Los Angeles lost by one run for the second straight night on Thursday and ended its season series against Arizona with a 6-12 record. Since June 1, they're 12-28 against the National League West.

Leading 2-0 courtesy of a first-inning, two-run double by Adrian Gonzalez, the Dodgers surrendered a run on a Justin Upton sacrifice fly in the second before the Diamondbacks struck for two runs against Aaron Harang (9-9) and Randy Choate in the bottom of the sixth. With two outs and nobody on base, Harang walked Paul Goldschmidt and Miguel Montero before Upton singled to left to tie the game at two. Gerardo Parra's single off Choate served as the game-winning RBI.

"I thought [Harang] was pretty good up until that point," manager Don Mattingly said to Prime Ticket after the game.

"There were two outs, and the next thing you know, we're down."

As for the Los Angeles offense, Arizona pitchers retired the final 16 Dodgers batters, including Matt Kemp, Gonzalez and Hanley Ramirez in the top of the ninth inning. Trevor Cahill (11-11), who improved to 3-0 against L.A. in 2012, struck out seven through seven strong innings for the win.

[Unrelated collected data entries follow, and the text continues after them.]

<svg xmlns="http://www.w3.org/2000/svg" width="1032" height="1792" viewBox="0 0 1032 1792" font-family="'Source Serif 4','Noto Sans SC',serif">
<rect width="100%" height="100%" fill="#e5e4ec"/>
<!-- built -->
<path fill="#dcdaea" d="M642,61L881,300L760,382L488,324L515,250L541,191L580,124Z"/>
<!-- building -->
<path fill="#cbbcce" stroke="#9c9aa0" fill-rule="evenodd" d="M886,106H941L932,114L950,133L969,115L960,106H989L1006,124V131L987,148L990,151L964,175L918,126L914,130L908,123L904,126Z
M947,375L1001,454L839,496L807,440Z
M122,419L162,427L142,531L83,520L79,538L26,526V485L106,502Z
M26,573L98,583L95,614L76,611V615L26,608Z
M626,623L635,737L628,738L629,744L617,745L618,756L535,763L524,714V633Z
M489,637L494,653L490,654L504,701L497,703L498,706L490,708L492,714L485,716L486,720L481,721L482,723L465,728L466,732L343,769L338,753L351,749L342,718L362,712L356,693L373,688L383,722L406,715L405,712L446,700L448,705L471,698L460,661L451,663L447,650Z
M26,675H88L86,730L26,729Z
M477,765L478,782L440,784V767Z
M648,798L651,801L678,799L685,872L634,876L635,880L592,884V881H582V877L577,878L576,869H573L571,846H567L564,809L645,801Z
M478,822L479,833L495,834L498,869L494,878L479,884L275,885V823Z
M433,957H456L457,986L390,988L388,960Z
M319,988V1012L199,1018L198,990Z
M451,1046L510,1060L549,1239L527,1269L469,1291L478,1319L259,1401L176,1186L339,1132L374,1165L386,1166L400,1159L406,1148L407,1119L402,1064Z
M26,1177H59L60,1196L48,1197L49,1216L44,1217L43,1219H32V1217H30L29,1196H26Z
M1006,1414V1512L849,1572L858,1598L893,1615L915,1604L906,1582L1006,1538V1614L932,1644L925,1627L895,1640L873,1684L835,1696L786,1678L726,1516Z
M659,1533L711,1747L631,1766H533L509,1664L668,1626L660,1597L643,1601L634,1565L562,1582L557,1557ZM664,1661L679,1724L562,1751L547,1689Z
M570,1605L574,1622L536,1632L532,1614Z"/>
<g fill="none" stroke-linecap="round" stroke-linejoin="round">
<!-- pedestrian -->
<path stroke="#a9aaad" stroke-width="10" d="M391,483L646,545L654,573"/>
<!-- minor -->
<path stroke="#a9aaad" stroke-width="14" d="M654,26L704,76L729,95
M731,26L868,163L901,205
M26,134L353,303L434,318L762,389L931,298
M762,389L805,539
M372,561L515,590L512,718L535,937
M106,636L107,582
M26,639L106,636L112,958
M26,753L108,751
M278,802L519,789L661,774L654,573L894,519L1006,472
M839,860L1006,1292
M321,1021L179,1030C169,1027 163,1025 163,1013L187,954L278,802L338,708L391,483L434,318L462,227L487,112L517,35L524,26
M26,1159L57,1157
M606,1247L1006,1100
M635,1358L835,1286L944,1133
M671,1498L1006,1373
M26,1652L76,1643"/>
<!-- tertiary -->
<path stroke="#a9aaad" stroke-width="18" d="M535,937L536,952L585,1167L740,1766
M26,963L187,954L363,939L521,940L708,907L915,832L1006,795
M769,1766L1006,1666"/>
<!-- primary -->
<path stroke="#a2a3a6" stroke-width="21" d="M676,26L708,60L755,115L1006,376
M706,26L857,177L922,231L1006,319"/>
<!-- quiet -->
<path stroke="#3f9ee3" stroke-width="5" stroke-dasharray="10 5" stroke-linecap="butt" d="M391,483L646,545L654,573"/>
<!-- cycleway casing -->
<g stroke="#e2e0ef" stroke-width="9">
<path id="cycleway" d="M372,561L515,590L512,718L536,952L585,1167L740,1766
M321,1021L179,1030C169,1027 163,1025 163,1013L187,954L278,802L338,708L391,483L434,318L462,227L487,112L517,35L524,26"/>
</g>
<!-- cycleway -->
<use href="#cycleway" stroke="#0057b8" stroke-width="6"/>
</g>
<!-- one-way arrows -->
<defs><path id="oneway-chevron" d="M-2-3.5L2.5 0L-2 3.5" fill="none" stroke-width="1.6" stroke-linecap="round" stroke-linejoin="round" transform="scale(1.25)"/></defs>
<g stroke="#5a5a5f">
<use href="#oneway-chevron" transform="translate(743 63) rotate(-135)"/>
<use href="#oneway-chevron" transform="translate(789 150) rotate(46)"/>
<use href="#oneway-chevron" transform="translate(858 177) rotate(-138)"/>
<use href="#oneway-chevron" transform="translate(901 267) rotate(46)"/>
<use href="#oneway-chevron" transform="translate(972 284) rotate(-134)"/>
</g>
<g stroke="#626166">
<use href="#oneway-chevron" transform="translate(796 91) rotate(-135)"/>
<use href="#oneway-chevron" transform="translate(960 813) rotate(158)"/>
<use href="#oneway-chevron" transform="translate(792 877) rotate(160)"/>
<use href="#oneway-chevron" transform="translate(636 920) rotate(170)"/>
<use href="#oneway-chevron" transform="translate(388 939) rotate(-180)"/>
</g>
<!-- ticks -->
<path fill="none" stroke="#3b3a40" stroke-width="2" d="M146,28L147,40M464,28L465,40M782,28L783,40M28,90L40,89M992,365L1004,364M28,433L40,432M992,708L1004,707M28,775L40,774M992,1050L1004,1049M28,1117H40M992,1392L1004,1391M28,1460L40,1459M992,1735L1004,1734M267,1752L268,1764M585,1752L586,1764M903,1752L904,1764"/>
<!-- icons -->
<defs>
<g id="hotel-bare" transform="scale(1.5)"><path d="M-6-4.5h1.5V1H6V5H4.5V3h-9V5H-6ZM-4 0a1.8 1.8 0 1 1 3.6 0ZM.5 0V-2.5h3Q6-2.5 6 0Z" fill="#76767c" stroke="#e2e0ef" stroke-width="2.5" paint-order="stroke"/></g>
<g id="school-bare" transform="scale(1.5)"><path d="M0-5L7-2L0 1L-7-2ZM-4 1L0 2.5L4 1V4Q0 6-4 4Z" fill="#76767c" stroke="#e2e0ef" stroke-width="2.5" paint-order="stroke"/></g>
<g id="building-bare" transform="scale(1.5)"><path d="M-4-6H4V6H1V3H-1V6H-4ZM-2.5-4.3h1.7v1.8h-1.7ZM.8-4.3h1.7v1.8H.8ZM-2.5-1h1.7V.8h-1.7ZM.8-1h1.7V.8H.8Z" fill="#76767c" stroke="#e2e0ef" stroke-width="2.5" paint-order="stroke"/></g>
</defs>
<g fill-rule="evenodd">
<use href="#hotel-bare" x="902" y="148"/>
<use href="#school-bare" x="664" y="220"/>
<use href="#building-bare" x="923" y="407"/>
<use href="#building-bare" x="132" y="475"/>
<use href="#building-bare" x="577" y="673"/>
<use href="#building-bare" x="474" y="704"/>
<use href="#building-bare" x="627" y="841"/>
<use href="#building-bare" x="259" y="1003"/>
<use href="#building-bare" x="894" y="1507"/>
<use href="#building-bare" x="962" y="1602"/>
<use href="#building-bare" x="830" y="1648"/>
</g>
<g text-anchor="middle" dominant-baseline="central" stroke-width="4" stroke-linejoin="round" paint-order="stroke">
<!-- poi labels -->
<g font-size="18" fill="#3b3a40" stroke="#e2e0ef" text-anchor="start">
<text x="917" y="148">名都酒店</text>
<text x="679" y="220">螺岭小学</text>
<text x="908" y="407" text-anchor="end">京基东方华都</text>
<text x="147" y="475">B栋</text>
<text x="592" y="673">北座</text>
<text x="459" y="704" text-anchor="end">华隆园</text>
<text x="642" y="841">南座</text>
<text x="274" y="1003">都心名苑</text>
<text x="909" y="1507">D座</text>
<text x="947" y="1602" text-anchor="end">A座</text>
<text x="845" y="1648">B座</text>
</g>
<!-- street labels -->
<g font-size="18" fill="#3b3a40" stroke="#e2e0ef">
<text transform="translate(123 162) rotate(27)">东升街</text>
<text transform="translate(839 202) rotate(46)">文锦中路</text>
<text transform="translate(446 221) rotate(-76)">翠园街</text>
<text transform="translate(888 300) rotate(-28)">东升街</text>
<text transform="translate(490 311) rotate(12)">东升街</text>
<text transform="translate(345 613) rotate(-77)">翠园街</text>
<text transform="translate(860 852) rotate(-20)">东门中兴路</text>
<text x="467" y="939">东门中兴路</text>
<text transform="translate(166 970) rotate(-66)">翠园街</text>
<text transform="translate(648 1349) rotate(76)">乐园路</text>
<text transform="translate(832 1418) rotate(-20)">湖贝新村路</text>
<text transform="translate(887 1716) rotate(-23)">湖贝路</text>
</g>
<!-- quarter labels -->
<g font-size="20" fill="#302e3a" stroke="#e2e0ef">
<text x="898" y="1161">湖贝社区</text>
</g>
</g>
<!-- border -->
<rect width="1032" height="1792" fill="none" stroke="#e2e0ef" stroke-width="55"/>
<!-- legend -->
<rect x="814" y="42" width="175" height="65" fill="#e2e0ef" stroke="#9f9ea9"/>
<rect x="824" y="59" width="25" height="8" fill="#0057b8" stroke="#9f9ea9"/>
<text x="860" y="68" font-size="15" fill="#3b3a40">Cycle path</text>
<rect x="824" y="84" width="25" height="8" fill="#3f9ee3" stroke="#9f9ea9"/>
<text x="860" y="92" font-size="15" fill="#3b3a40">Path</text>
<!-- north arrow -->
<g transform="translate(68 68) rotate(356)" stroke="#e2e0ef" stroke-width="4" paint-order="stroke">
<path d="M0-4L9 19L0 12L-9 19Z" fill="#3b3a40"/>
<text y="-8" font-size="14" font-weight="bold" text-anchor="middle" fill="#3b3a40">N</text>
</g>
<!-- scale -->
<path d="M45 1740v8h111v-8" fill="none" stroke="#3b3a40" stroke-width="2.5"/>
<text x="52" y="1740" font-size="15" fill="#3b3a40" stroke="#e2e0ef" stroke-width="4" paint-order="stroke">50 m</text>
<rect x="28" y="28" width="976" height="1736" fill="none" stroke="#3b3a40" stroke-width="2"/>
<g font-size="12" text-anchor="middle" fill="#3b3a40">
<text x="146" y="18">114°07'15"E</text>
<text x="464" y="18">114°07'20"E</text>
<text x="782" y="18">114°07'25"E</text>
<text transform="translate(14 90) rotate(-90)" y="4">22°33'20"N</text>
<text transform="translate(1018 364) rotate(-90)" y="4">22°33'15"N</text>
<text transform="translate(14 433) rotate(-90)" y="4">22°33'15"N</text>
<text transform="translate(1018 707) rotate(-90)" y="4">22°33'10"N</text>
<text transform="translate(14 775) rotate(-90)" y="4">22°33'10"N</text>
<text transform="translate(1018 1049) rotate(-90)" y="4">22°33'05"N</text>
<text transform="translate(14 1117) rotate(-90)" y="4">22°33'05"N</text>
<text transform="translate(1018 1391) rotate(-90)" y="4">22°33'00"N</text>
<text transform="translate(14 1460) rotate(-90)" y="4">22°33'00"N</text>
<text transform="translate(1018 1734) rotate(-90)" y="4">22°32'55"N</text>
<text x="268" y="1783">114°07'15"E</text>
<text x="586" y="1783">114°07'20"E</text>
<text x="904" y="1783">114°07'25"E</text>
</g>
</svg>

Los Angeles, St. Louis and Pittsburgh are a combined 15-34 since games played on August 26. The Pirates have lost six in a row, while the Cardinals were swept by San Diego for the first time since 1995. Because of the tepid second-half play by the three teams that opened the post-All-Star Break slate in a similar position with Atlanta while jockeying for postseason position, the door has opened for several teams to sneak into the playoffs as the second wild card teams despite their discouraging play for most of the season.

The Philadelphia Phillies, 14 games under .500 on July 13, have won seven in a row and with a record of 72-71 are only three games out of the second wild card. Ditto for the Milwaukee Brewers, who moved above .500 for the first time since April 12 with an 8-2 win over the Braves on Wednesday. Arizona improved to four games out of a playoff berth, buoyed heavily by its second half dominance over the Dodgers.  

That any of those teams could play in the postseason makes 2011 UCLA football blush.

Though the Los Angeles Kings' Stanley Cup victory as an eight seed gives underdogs universal hope, the Kings were 9-2-3 in their final 14 games and had improved their offense substantially after the acquisition of forward Jeff Carter.

The Dodgers, with Adrian Gonzalez? Seven wins, eleven losses. They've been shutout four times since the major trade with Boston and haven't scored more than three runs in a game in over a week.

Of course, they're only one game out of the second wild card, and opportunity is in the eye of the downtrodden. The Dodgers are 5-9 in their last 14 games, actually gaining 1.5 games on St. Louis over that span.

"I don't really want to feel fortunate like that," Mattingly said to Prime Ticket of the team's predicament. "I'd rather feel fortunate that we're winning and winning and winning and keeping ourselves in the hunt. I say it all the time, and I'm sure people are getting tired of hearing me say it, but we've got to turn the page. At the end of the day and at the beginning of the day tomorrow, we're going to play that game tomorrow night and be a game back."

NOTES: The preliminary 2013 Dodgers schedule was released Wednesday. It includes interleague visits from the Los Angeles Angels (May 27-28), New York Yankees (July 30-31), Tampa Bay Rays (August 9-11) and the Boston Red Sox (August 23-25), while the Dodgers will visit the Baltimore Orioles (April 19-21), the Los Angeles Angels (May 29-30), the New York Yankees (June 18-19) and Toronto Blue Jays (July 22-24). The June 18-19 series marks the first time the Dodgers have played at Yankee Stadium since Game 6 of the 1981 World Series. The August 9-11 series marks the first time Tampa Bay has ever played at Dodger Stadium. The Dodgers will open the season at home against the San Francisco Giants from April 1-3.  …   Because of the Houston Astros' move to the American League, two 15-team leagues will necessitate interleague play throughout the entire season.   …   According to a report by the LA Times' Bill Shaikin, Dodger Stadium will once again sell Cool-A-Coo ice cream sandwiches – vanilla ice cream in between oatmeal cookies and dipped in chocolate – beginning with Thursday's game against St. Louis. Cool-A-Coos have not been sold at Dodger Stadium in 14 years.